The first is the WHO’s oft-cited WHA Resolution 25.1, which mirrors UN Resolution 2758 in recognizing the PRC as the sole legitimate representative of China.
Sidestepping the question of whether the resolution, which does not mention Taiwan, effectively settles the question of Taiwan’s status in the WHO, it is nevertheless clear that invitations for observership in the WHA need not constitute political recognition, as the case of the Order of Malta shows.
The second is a secret memo signed between the WHO Secretariat and Chinese officials in 2005. The memo covered a wide range of procedures and restrictions on Taiwan’s participation in technical activities, as well as on potential WHO support for Taiwan in the event of a public health emergency.
Yet it makes no mention of Taiwan’s participation in the WHA, short of stating that there is an “obligation for the Secretariat of refraining from action which could constitute a recognition of a separate status of Taiwanese authorities and institutions,” which, again, observership in the WHA arguably does not do.

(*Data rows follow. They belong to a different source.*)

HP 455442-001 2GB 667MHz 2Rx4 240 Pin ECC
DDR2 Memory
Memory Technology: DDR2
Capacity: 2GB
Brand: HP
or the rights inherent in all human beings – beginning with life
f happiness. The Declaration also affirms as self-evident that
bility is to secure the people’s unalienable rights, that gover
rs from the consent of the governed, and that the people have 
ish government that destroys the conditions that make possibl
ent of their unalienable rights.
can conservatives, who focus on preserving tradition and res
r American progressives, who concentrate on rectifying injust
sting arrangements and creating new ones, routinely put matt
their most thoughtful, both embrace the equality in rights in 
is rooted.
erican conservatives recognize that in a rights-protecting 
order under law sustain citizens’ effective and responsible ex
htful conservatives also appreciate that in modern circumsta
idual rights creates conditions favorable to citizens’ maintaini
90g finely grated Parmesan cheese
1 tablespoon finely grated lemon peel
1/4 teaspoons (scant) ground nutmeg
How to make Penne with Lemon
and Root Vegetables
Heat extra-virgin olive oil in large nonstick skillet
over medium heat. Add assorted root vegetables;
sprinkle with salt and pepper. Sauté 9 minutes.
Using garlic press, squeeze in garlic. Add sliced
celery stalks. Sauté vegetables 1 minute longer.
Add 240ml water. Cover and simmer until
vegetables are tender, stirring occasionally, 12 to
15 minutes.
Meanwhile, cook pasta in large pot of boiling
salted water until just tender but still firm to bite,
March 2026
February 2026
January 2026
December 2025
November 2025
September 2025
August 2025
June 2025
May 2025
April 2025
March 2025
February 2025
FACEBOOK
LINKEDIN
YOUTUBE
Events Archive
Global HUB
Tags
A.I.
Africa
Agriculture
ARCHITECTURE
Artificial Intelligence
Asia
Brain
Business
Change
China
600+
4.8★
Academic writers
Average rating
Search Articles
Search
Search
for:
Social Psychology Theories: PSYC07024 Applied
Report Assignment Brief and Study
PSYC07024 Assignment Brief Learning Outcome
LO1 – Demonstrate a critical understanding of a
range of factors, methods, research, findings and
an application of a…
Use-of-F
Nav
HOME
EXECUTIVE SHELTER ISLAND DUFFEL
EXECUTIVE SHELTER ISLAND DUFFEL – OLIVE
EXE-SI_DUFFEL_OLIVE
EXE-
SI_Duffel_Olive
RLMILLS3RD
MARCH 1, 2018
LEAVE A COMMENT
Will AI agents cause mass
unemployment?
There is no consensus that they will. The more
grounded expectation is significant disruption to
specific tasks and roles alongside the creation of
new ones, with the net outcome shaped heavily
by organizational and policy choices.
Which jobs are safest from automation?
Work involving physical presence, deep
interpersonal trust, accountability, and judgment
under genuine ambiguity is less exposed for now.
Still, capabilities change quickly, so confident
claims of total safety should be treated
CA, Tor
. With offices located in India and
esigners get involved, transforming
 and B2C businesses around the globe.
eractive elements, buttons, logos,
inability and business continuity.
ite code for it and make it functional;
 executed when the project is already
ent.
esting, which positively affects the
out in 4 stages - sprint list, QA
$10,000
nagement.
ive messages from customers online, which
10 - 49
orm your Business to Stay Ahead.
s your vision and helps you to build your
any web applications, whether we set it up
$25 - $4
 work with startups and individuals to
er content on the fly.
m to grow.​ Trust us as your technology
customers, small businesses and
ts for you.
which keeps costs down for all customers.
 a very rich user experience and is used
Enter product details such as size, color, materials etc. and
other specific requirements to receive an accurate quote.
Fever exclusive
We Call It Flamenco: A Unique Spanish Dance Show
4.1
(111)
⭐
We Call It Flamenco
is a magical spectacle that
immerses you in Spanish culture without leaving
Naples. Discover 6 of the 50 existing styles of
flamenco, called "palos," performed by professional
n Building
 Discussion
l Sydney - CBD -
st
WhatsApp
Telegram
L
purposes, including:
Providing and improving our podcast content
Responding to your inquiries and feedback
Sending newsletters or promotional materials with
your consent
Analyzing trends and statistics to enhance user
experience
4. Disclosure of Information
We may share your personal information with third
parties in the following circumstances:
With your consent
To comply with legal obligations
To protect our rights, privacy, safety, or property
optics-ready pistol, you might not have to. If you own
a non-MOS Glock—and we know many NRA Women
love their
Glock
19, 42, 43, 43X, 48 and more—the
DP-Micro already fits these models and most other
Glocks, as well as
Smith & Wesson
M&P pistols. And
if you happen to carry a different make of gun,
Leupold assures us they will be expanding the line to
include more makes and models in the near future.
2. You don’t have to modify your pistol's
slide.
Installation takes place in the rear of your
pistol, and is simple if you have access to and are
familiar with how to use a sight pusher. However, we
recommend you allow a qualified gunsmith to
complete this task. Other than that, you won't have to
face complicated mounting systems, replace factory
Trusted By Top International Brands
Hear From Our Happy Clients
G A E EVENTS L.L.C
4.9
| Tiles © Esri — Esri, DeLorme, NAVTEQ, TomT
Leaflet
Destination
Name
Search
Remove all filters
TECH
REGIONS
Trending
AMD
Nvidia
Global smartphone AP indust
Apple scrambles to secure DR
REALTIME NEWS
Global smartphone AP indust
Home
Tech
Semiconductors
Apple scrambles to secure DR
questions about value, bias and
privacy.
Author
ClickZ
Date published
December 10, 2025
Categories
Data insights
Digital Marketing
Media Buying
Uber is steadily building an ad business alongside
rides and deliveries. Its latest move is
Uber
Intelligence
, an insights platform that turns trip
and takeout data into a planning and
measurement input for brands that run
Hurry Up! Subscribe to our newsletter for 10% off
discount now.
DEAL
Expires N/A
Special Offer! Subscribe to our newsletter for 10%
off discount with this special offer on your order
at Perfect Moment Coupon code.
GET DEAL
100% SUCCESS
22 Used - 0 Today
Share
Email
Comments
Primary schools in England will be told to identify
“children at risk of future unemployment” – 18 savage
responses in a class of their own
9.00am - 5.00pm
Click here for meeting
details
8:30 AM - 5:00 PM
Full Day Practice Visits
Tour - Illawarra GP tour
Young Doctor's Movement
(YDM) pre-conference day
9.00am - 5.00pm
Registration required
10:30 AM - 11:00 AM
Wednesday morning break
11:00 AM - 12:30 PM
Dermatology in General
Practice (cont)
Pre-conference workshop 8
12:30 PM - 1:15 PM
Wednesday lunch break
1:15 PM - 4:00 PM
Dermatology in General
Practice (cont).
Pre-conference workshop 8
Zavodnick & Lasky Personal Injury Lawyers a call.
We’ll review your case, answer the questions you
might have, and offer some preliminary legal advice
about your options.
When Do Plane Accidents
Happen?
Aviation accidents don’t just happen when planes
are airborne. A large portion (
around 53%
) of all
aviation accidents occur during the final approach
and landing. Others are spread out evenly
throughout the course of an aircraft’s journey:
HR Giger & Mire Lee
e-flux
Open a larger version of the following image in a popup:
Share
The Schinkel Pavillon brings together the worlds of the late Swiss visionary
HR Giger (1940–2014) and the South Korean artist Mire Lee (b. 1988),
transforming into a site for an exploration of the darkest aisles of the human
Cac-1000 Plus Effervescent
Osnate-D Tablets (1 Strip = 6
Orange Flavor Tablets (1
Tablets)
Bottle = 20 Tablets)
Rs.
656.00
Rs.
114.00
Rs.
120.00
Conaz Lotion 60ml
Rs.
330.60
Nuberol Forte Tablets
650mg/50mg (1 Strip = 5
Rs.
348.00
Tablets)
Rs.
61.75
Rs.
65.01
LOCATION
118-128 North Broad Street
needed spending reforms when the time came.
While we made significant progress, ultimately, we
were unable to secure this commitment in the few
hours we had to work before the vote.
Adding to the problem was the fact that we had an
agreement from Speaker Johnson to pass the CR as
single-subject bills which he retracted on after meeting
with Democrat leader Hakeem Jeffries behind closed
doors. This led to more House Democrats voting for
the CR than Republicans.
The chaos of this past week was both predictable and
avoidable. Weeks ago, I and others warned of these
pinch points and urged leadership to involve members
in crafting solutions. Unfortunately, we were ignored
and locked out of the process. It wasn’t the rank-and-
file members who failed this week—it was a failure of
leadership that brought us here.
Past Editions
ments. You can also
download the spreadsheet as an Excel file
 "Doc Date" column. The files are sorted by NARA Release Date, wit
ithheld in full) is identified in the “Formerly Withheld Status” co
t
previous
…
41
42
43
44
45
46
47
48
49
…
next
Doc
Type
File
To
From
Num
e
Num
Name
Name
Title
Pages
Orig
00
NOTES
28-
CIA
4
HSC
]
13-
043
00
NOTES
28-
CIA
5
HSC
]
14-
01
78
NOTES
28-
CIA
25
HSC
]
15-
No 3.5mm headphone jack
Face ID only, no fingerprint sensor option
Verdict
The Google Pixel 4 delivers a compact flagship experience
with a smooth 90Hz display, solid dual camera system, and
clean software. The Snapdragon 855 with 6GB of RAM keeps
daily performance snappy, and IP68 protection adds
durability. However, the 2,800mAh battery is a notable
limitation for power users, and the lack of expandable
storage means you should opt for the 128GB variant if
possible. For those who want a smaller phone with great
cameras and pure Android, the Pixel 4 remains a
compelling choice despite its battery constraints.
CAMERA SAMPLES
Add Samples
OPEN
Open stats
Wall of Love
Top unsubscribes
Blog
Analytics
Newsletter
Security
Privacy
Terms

The third, and perhaps the most difficult factor to assess, is to the extent the WHO Secretariat has relegated decisions concerning Taiwan to the People’s Republic of China (PRC), including on issues of observership in the WHA that have traditionally been within its purview based on past practice.
As Chan admitted following her departure in 2017, she had “communicated with the Beijing government and gained approval to invite Taiwan as a non-voting observer only after it recognizes the ‘one China’ policy,” referring to the PRC’s desired political framework for Taiwan.
While the third factor may be impossible to determine without knowledge of the full extent of the WHO’s secretariat’s exchanges with the PRC, such engagements, and to the extent that they transpired, would be inherently political as opposed to legal, and outside the scope covered by this article.
The point here is not to argue that the WHO has a legal obligation to invite Taiwan to participate as an observer in the WHA. Far from it. Instead, it is to highlight the background that shows the WHO secretariat, and the director-general in particular, have a legal capacity to do so, if they so desire.
But by the same token, it can be argued that the failure to invite Taiwan is also a political, rather than a legal, determination. And such a determination carries profound significance given the spirit of the WHO Constitution, as well as the organization’s stated aim to provide health for all.
Given Tedros’s public call for countries to avoid politicizing public health pandemics, the very same standards should arguably apply to the WHO. The organization should, in the interests of global health, stop politicizing the issue of Taiwan’s participation in the WHA.